• DOCUMENT TEXT
============

Axiom has been gone for a while now. It's a shame but things happen. Anyway, I was getting less than desirable battery life on the trinity kernel. As good and smooth as it was, it wasn't worth losing 10-15% battery an hour. And that was with the 1200/350 conservative settings in setCPU. Franko's 14.3 kernel is what i'm on now, and all is well and good again. A slightly slower experience, but overall still very good and very fast.


----------



## JeepersMister (Jan 27, 2012)

porterhouse said:


> I don't see how anything can be better than AOKP. It just doesn't seem possible to me. I'm not even saying that because I'm trying to be a douche. I just seriously don't see how another ROM beats it. Smooth, fast, stable, feature packed, good BL....AOKP B20 with Trinity Kernel. Try it out


 Each to their own but I'm not getting the performance that I want with AOKP. I've been using it since before the Milestone days. It's feature packed but a little sluggish compared to Codename. Also, codename is much better with battery life. At least with my own experience... But rant aside they are both superb ROM's and the developers have done an amazing job. Sent from my Galaxy Nexus using RootzWiki


----------



## fused2explode (Jan 6, 2012)

============

• PROVIDED RECORDS
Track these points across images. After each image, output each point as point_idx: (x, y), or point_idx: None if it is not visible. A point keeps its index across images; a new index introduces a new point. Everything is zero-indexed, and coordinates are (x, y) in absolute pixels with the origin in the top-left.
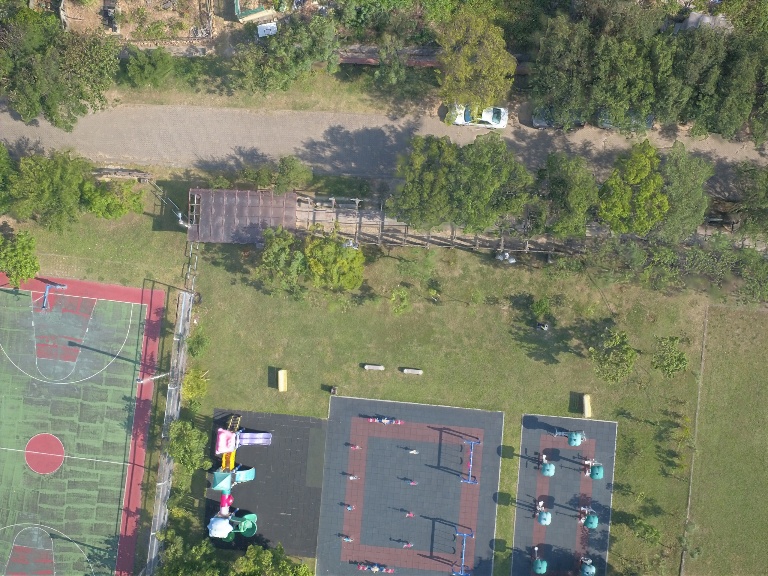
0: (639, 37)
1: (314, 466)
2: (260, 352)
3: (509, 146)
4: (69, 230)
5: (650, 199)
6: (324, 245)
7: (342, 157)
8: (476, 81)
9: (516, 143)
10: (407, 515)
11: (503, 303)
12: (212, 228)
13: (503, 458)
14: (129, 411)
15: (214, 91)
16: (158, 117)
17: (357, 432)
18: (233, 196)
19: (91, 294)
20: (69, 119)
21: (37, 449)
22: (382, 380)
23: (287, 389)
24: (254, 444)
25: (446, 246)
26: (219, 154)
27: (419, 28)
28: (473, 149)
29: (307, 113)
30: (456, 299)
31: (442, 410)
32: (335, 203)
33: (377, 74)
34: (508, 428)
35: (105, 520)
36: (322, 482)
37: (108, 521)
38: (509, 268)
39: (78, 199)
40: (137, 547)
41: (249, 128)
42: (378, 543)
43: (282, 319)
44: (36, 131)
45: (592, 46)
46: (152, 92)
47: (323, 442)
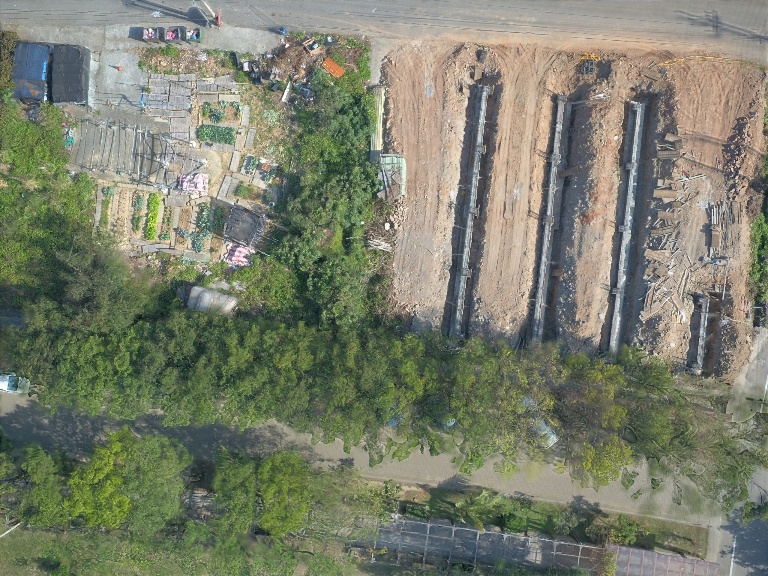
0: (107, 332)
1: None
2: None
3: (35, 409)
4: None
5: (110, 498)
6: None
7: None
8: None
9: (42, 406)
10: None
11: (27, 567)
12: None
13: None
14: None
15: None
16: None
17: None
18: None
19: None
20: None
21: None
22: None
23: None
24: None
25: None
26: None
27: None
28: None
29: None
30: None
31: None
32: None
33: None
34: None
35: None
36: None
37: None
38: (36, 530)
39: None
40: None
41: None
42: None
43: None
44: None
45: (57, 343)
46: None
47: None
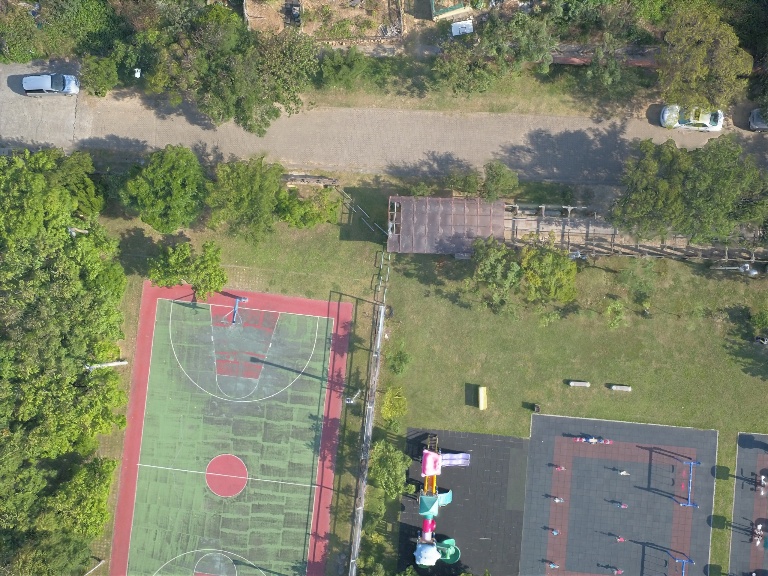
0: None
1: (515, 488)
2: (456, 368)
3: None
4: (263, 241)
5: None
6: (542, 256)
7: (543, 162)
8: (707, 81)
9: None
10: (618, 540)
11: (719, 316)
12: (414, 238)
13: (717, 479)
14: (316, 430)
15: (405, 93)
16: (345, 120)
17: (561, 452)
18: (436, 204)
19: (274, 307)
20: (263, 123)
21: (218, 471)
22: (588, 397)
23: (486, 407)
24: (451, 465)
25: (656, 256)
26: (411, 159)
27: (626, 25)
28: (709, 154)
29: (505, 116)
30: (666, 311)
31: (652, 429)
32: (541, 211)
33: (590, 74)
34: (723, 447)
35: (292, 545)
36: (524, 505)
37: (295, 546)
38: (723, 278)
39: (274, 208)
40: (326, 574)
41: (443, 132)
42: (584, 569)
43: (480, 333)
44: (214, 136)
45: None
46: (338, 94)
47: (525, 463)
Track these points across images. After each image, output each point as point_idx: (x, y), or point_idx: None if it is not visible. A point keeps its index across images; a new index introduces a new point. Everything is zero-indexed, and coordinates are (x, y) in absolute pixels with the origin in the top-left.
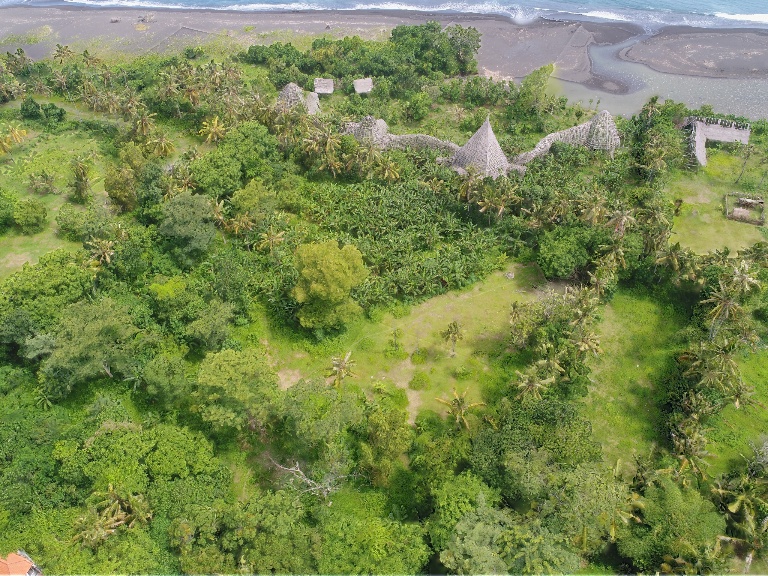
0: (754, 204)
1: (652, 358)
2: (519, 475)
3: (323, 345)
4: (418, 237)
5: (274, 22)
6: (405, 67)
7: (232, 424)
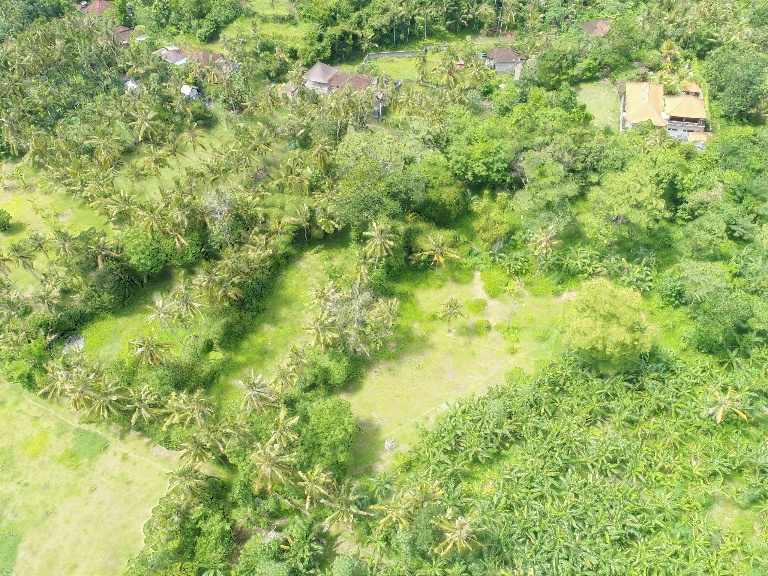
0: None
1: (254, 351)
2: None
3: None
4: None
5: None
6: None
7: None
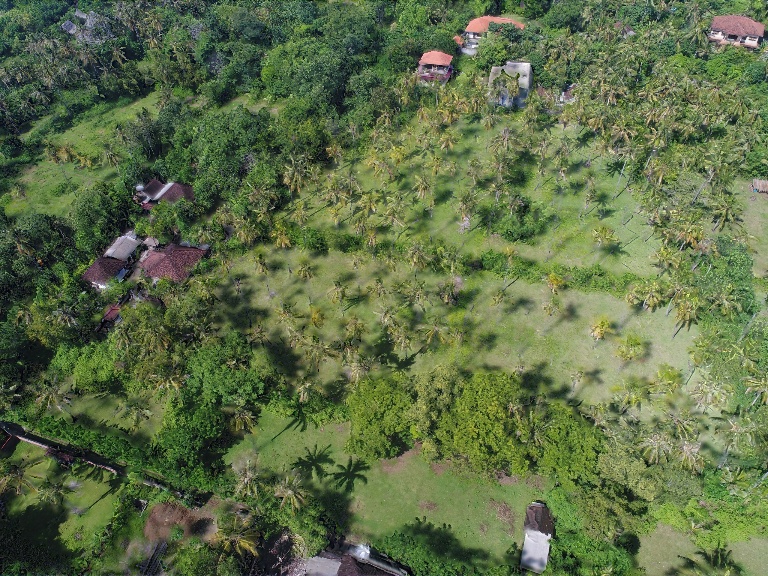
0: None
1: None
2: None
3: None
4: None
5: None
6: None
7: None
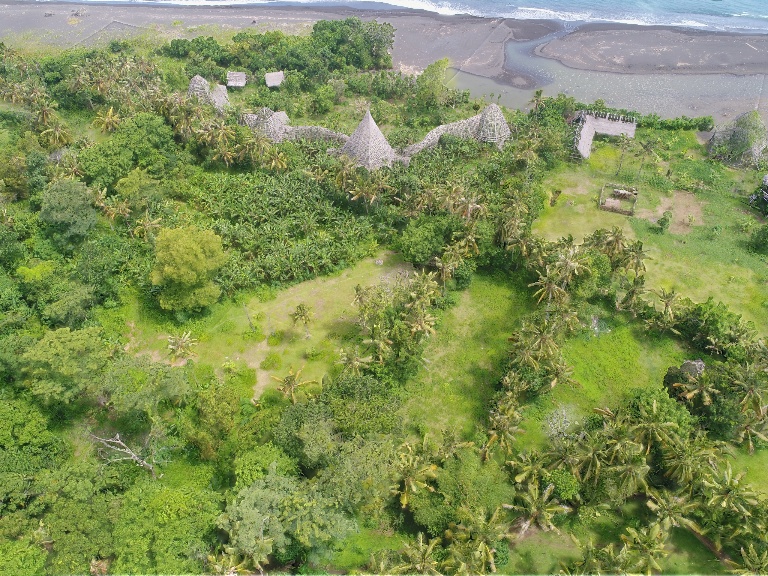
0: (627, 195)
1: (497, 341)
2: (306, 444)
3: (185, 327)
4: (294, 225)
5: (204, 17)
6: (314, 61)
7: (60, 398)
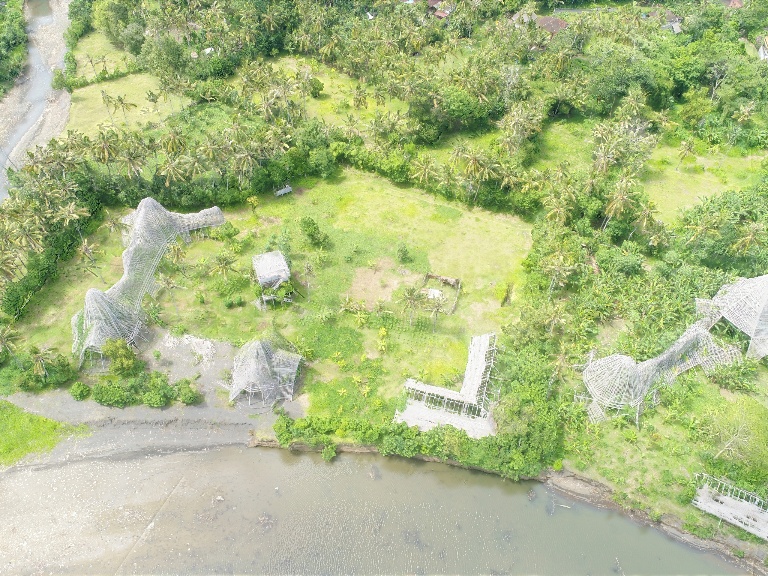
0: None
1: None
2: None
3: None
4: None
5: None
6: None
7: None
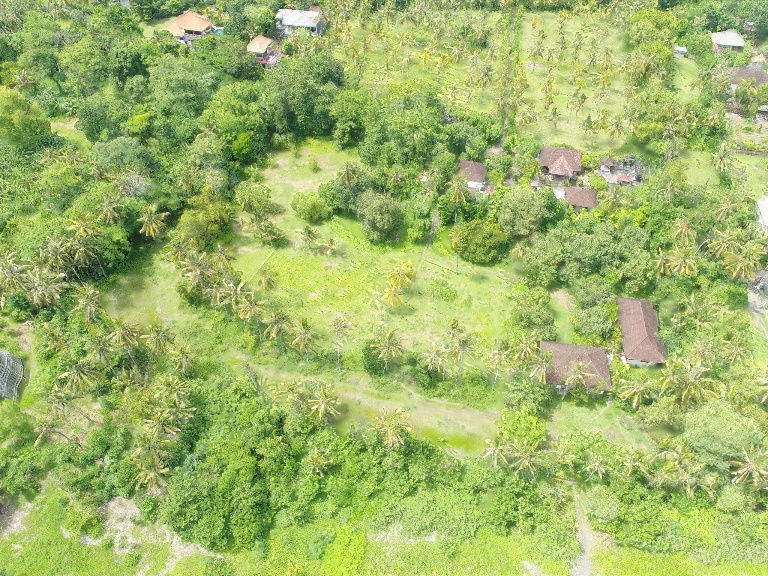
0: None
1: None
2: None
3: None
4: None
5: None
6: None
7: None
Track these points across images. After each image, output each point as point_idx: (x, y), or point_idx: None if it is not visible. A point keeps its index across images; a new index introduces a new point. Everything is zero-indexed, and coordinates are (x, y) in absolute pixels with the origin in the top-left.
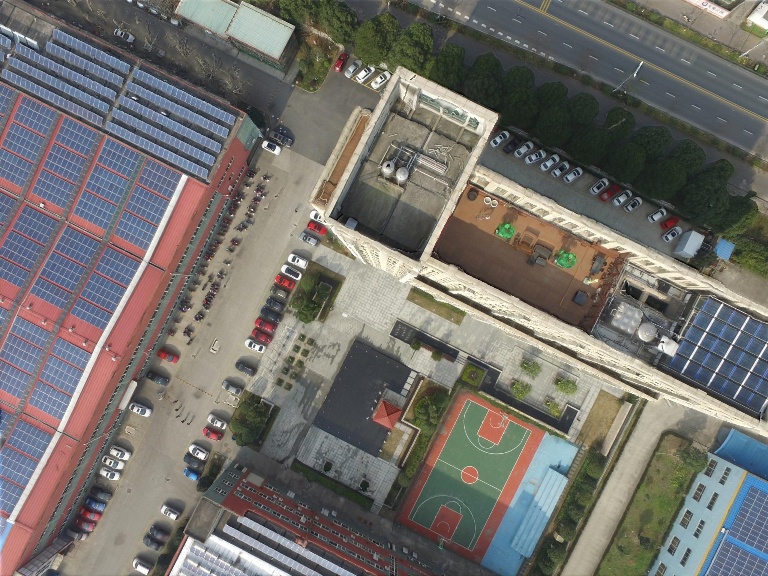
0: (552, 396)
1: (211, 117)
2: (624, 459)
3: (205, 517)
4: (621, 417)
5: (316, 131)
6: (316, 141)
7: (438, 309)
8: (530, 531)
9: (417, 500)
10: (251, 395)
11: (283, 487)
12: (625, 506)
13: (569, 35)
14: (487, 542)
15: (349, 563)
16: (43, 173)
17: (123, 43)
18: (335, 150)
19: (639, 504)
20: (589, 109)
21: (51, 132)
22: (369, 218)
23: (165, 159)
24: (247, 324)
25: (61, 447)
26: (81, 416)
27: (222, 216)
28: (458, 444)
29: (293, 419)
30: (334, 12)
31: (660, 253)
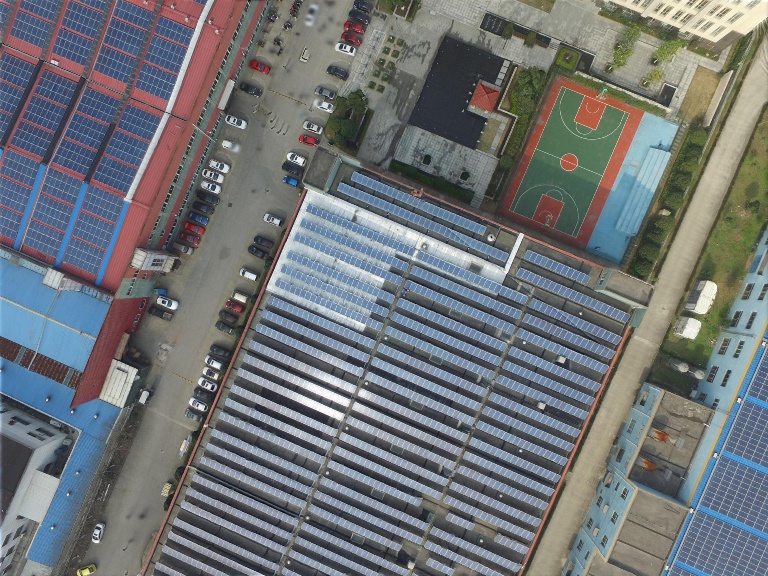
0: (648, 77)
1: None
2: (726, 134)
3: (322, 166)
4: (722, 87)
5: None
6: None
7: None
8: (635, 209)
9: (517, 191)
10: None
11: None
12: (730, 181)
13: None
14: (591, 228)
15: (465, 214)
16: None
17: None
18: None
19: (744, 178)
20: None
21: None
22: None
23: None
24: (335, 30)
25: (170, 128)
26: (188, 95)
27: None
28: (555, 133)
29: (388, 121)
30: None
31: None
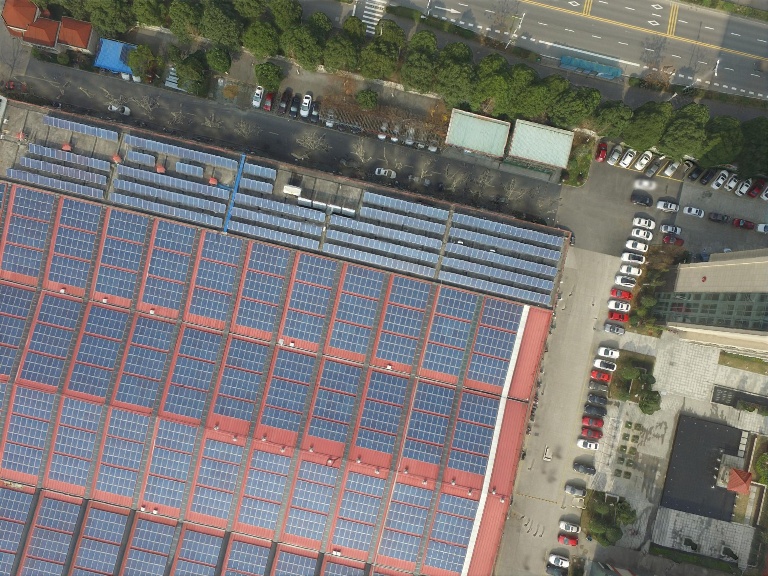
0: None
1: (537, 243)
2: None
3: None
4: None
5: (593, 223)
6: (595, 233)
7: (750, 366)
8: None
9: None
10: (594, 493)
11: (648, 573)
12: None
13: None
14: None
15: None
16: (383, 335)
17: (387, 181)
18: None
19: None
20: None
21: (383, 294)
22: None
23: (503, 294)
24: (573, 425)
25: None
26: (479, 564)
27: None
28: None
29: (639, 505)
30: (619, 113)
31: None
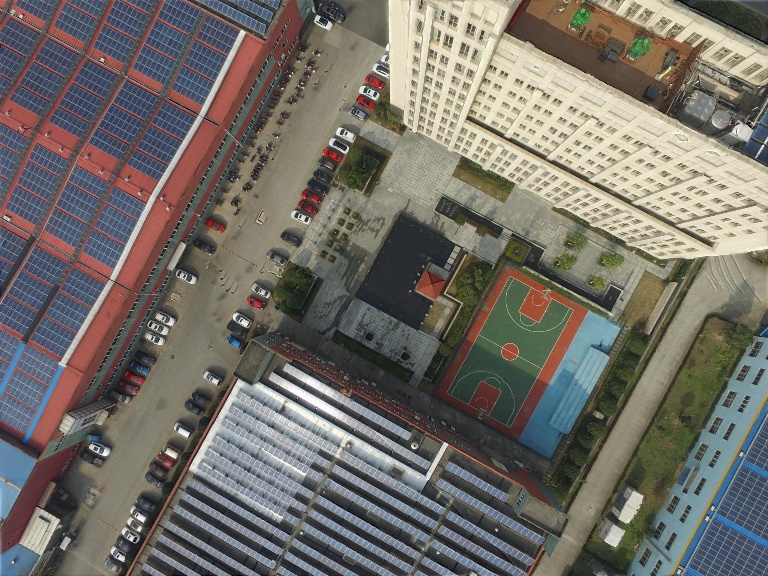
0: (595, 276)
1: None
2: (667, 341)
3: (253, 360)
4: (665, 296)
5: (368, 8)
6: (367, 18)
7: (483, 186)
8: (570, 408)
9: (457, 375)
10: (295, 266)
11: (324, 357)
12: (666, 388)
13: None
14: (525, 419)
15: (392, 416)
16: (105, 28)
17: None
18: None
19: (681, 386)
20: None
21: None
22: None
23: (224, 15)
24: (293, 196)
25: (113, 295)
26: (133, 265)
27: (273, 88)
28: (499, 321)
29: (336, 291)
30: None
31: (739, 32)
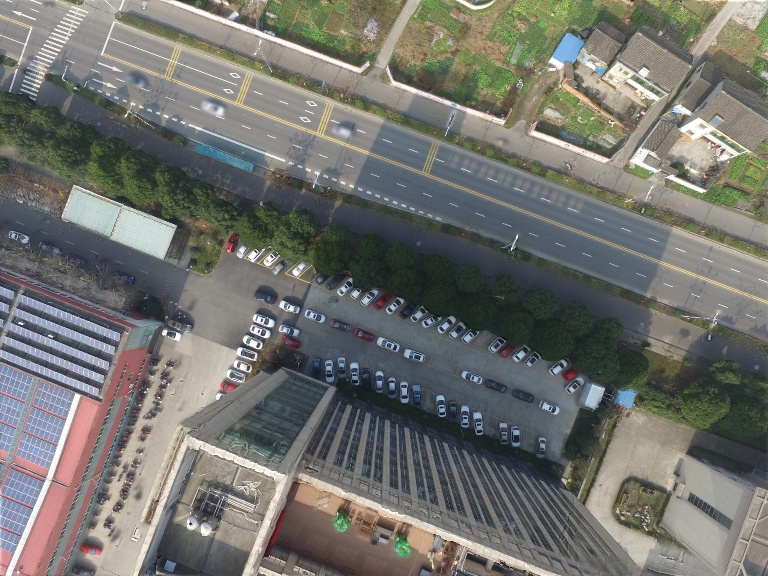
0: None
1: (97, 334)
2: None
3: None
4: None
5: (214, 313)
6: (215, 323)
7: None
8: None
9: None
10: None
11: None
12: None
13: (454, 194)
14: None
15: None
16: None
17: (18, 245)
18: (161, 469)
19: None
20: (472, 283)
21: None
22: (187, 557)
23: (57, 380)
24: None
25: None
26: None
27: (130, 407)
28: None
29: None
30: (210, 214)
31: (486, 547)
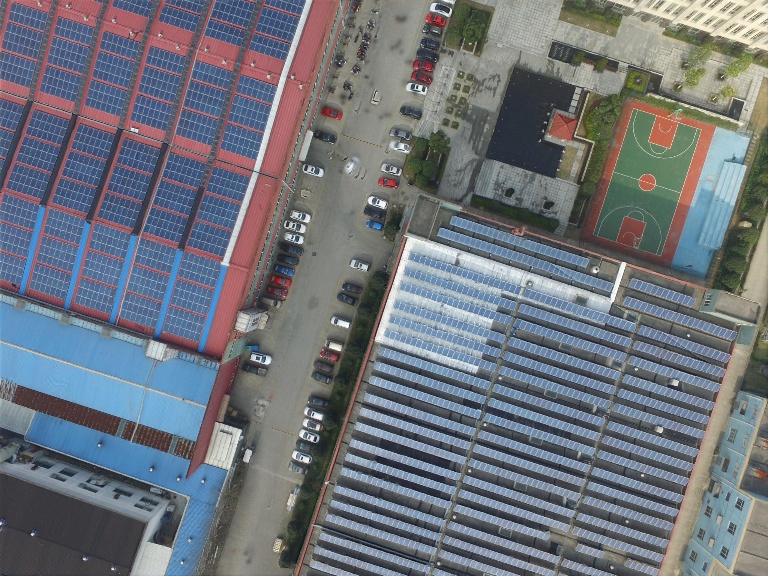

============

• INSTRUCTION 1
Give the rows as a Markdown table with the columns "No." and "Entry", numbering each line and leaving out blank lines and the picture markers. Begin at the first line of the rows and stop after the line that contains "47: (525, 463)".
• INSTRUCTION 2
Take the forum thread about Android ROMs and kernels further from the point where it stops.

• EXERCISE ANSWER 1
| No. | Entry |
|---|---|
| 1 | Track these points across images. After each image, output each point as point_idx: (x, y), or point_idx: None if it is not visible. A point keeps its index across images; a new index introduces a new point. Everything is zero-indexed, and coordinates are (x, y) in absolute pixels with the origin in the top-left. |
| 2 | 0: (639, 37) |
| 3 | 1: (314, 466) |
| 4 | 2: (260, 352) |
| 5 | 3: (509, 146) |
| 6 | 4: (69, 230) |
| 7 | 5: (650, 199) |
| 8 | 6: (324, 245) |
| 9 | 7: (342, 157) |
| 10 | 8: (476, 81) |
| 11 | 9: (516, 143) |
| 12 | 10: (407, 515) |
| 13 | 11: (503, 303) |
| 14 | 12: (212, 228) |
| 15 | 13: (503, 458) |
| 16 | 14: (129, 411) |
| 17 | 15: (214, 91) |
| 18 | 16: (158, 117) |
| 19 | 17: (357, 432) |
| 20 | 18: (233, 196) |
| 21 | 19: (91, 294) |
| 22 | 20: (69, 119) |
| 23 | 21: (37, 449) |
| 24 | 22: (382, 380) |
| 25 | 23: (287, 389) |
| 26 | 24: (254, 444) |
| 27 | 25: (446, 246) |
| 28 | 26: (219, 154) |
| 29 | 27: (419, 28) |
| 30 | 28: (473, 149) |
| 31 | 29: (307, 113) |
| 32 | 30: (456, 299) |
| 33 | 31: (442, 410) |
| 34 | 32: (335, 203) |
| 35 | 33: (377, 74) |
| 36 | 34: (508, 428) |
| 37 | 35: (105, 520) |
| 38 | 36: (322, 482) |
| 39 | 37: (108, 521) |
| 40 | 38: (509, 268) |
| 41 | 39: (78, 199) |
| 42 | 40: (137, 547) |
| 43 | 41: (249, 128) |
| 44 | 42: (378, 543) |
| 45 | 43: (282, 319) |
| 46 | 44: (36, 131) |
| 47 | 45: (592, 46) |
| 48 | 46: (152, 92) |
| 49 | 47: (323, 442) |
| 50 | 0: (107, 332) |
| 51 | 1: None |
| 52 | 2: None |
| 53 | 3: (35, 409) |
| 54 | 4: None |
| 55 | 5: (110, 498) |
| 56 | 6: None |
| 57 | 7: None |
| 58 | 8: None |
| 59 | 9: (42, 406) |
| 60 | 10: None |
| 61 | 11: (27, 567) |
| 62 | 12: None |
| 63 | 13: None |
| 64 | 14: None |
| 65 | 15: None |
| 66 | 16: None |
| 67 | 17: None |
| 68 | 18: None |
| 69 | 19: None |
| 70 | 20: None |
| 71 | 21: None |
| 72 | 22: None |
| 73 | 23: None |
| 74 | 24: None |
| 75 | 25: None |
| 76 | 26: None |
| 77 | 27: None |
| 78 | 28: None |
| 79 | 29: None |
| 80 | 30: None |
| 81 | 31: None |
| 82 | 32: None |
| 83 | 33: None |
| 84 | 34: None |
| 85 | 35: None |
| 86 | 36: None |
| 87 | 37: None |
| 88 | 38: (36, 530) |
| 89 | 39: None |
| 90 | 40: None |
| 91 | 41: None |
| 92 | 42: None |
| 93 | 43: None |
| 94 | 44: None |
| 95 | 45: (57, 343) |
| 96 | 46: None |
| 97 | 47: None |
| 98 | 0: None |
| 99 | 1: (515, 488) |
| 100 | 2: (456, 368) |
| 101 | 3: None |
| 102 | 4: (263, 241) |
| 103 | 5: None |
| 104 | 6: (542, 256) |
| 105 | 7: (543, 162) |
| 106 | 8: (707, 81) |
| 107 | 9: None |
| 108 | 10: (618, 540) |
| 109 | 11: (719, 316) |
| 110 | 12: (414, 238) |
| 111 | 13: (717, 479) |
| 112 | 14: (316, 430) |
| 113 | 15: (405, 93) |
| 114 | 16: (345, 120) |
| 115 | 17: (561, 452) |
| 116 | 18: (436, 204) |
| 117 | 19: (274, 307) |
| 118 | 20: (263, 123) |
| 119 | 21: (218, 471) |
| 120 | 22: (588, 397) |
| 121 | 23: (486, 407) |
| 122 | 24: (451, 465) |
| 123 | 25: (656, 256) |
| 124 | 26: (411, 159) |
| 125 | 27: (626, 25) |
| 126 | 28: (709, 154) |
| 127 | 29: (505, 116) |
| 128 | 30: (666, 311) |
| 129 | 31: (652, 429) |
| 130 | 32: (541, 211) |
| 131 | 33: (590, 74) |
| 132 | 34: (723, 447) |
| 133 | 35: (292, 545) |
| 134 | 36: (524, 505) |
| 135 | 37: (295, 546) |
| 136 | 38: (723, 278) |
| 137 | 39: (274, 208) |
| 138 | 40: (326, 574) |
| 139 | 41: (443, 132) |
| 140 | 42: (584, 569) |
| 141 | 43: (480, 333) |
| 142 | 44: (214, 136) |
| 143 | 45: None |
| 144 | 46: (338, 94) |
| 145 | 47: (525, 463) |

• EXERCISE ANSWER 2
porterhouse said:


> I don't see how anything can be better than AOKP. It just doesn't seem possible to me. I'm not even saying that because I'm trying to be a douche. I just seriously don't see how another ROM beats it. Smooth, fast, stable, feature packed, good BL....AOKP B20 with Trinity Kernel. Try it out
> 
> Sent from my Galaxy Nexus using RootzWiki


Have you tried Liquid yet? The team literally built the rom without the phone, but the beta was so good some followers just sent them a new Nexus. I've been running liquid roms since my og Droid, never had anything really compete with them. The boot animations are notorious for being crappy but hands down the best for performance. The rom download includes gapps and is less than 100MB in size lol how's that for a small footprint. Has most of the customization features of AOKP or other up-to-date roms as well.

F2E


----------



## Keltron (Dec 29, 2011)

The best replacement I've found for axi0m has been Apex. It is the smoothest and longest-lasting ROM I've used so far.. I've used AOKP, Redemption, RootzBoat, Codename, Bugless Beast, Liquid, and Android Revolution. Try out Apex! You won't be disappointed.


----------



## whezzel (Jun 25, 2011)

ive tried them all as well. didnt find one i liked till recently. im running AOKP milestone 3 on francos kernel. its nice. the one think i miss is the cm9 notification toggles. the aokp ones just rnt the same


----------



## thickey85 (Feb 1, 2012)

definitely use liquid Beta 5!! ive tried them all and its the lightest, fastest most customizable rom out there


----------



## DHO (Nov 6, 2011)

Still rocking axiom


----------



## TEK112 (Dec 22, 2011)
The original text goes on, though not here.